Claude Opus 4.8 lands: better at code, more honest and with sub-agents in parallel
Anthropic unveiled Claude Opus 4.8 this afternoon, its most capable production model. It arrives less than two months after Opus 4.7 and, most strikingly, without a price bump: it costs the same as the previous version.
The improvements in numbers
The benchmarks Anthropic published compare directly against Opus 4.7:
- Agentic coding: 64.3% → 69.2% — Long-running tasks where the model chains tool calls, reads files, runs tests and self-corrects.
- Multidisciplinary reasoning with tools: 54.7% → 57.9% — Problems requiring jumps between domains and the use of external tool context.
- Knowledge work: 1753 → 1890 — Anthropic’s internal metric for analysis, writing and synthesis tasks.
According to the data Anthropic shared, Opus 4.8 beats GPT-5.5 and Gemini 3.1 Pro on several of these benchmarks. On the internal Super-Agent benchmark, it’s the only model that completes every case end to end.
Fewer hallucinations, more “I don’t know”
The most relevant qualitative improvement doesn’t show up in the charts. Anthropic says Opus 4.8 is “significantly less likely to confidently pretend it knows something when it doesn’t.” Instead, it acknowledges the limits of its own knowledge or asks for more context.
It’s a behavioural change in line with recent industry models: less blind confidence, more honesty about uncertainty. If it holds up in real use, it tackles one of the most persistent problems agents have in production.
Dynamic workflows: sub-agents in parallel
Alongside the model, Anthropic introduced dynamic workflows, a feature that lets the agent spin up multiple sub-agents in parallel and coordinate their results. Aimed at tasks that can be decomposed and run simultaneously instead of sequentially.

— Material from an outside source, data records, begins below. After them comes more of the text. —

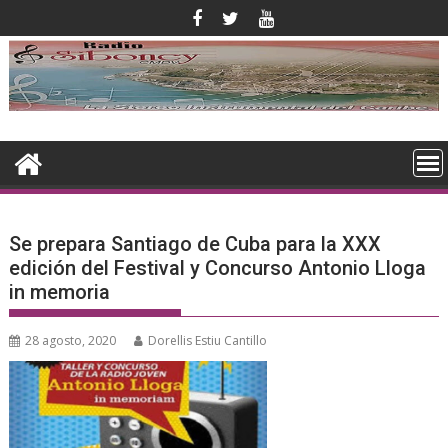
Saltar
al
contenido
Se prepara Santiago de Cuba para la XXX
edición del Festival y Concurso Antonio Lloga
in memoria
28 agosto, 2020
Dorellis Estiu Cantillo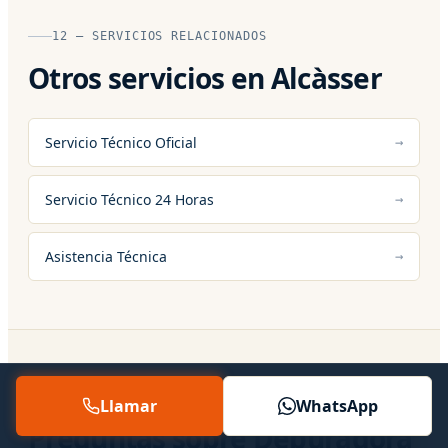
12 — SERVICIOS RELACIONADOS
Otros servicios en Alcàsser
Servicio Técnico Oficial
Servicio Técnico 24 Horas
Asistencia Técnica
13 — PREGUNTAS FRECUENTES
Llamar
WhatsApp
Preguntas sobre Depuradora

It’s the missing piece for the “one agent orchestrating many agents” pattern to become first-class, instead of something every team has to build by hand on top of the API.
Effort control
Another novelty in this launch is a control panel that lets you adjust how much “effort” Claude puts into a response. More effort means more reasoning time and more tokens, but also more depth. Less effort means lower latency and lower cost, useful for fast or high-volume tasks.
Pricing and availability
Pricing stays identical to Opus 4.7:
- Input: $5 per million tokens.
- Output: $25 per million tokens.
- Fast mode: $10 input and $50 output per million tokens.
- Up to 90% savings with prompt caching and 50% with batch processing.
Available starting today on Anthropic’s direct API, Amazon Bedrock, Google Cloud Vertex AI, Microsoft Foundry and all Claude products.
How this affects me
Yesterday I published a post on how I code in 2026 where I described that I direct Claude Code more than I type code. Today Anthropic swaps the model out from under me.
Three concrete things from this launch connect directly with that flow:
- Fewer hallucinations. In yesterday’s post I called out “the risk of accepting without reading” as one of the problems that still worries me. A model that better recognises what it doesn’t know attacks that problem at the source.
- Dynamic workflows. The small cron-scheduled scripts I’m experimenting with — that natural next step of having the agent ship things without me approving each move — get official primitives instead of having to be reinvented.
- Effort control. For small, repeated tasks — checking that a service is alive, generating the daily news bulletin — lowering effort and latency is an immediate optimisation.
I’ll need to use Opus 4.8 for a few days in real work to see whether the benchmarks translate into day-to-day improvements. I’ll come back to it.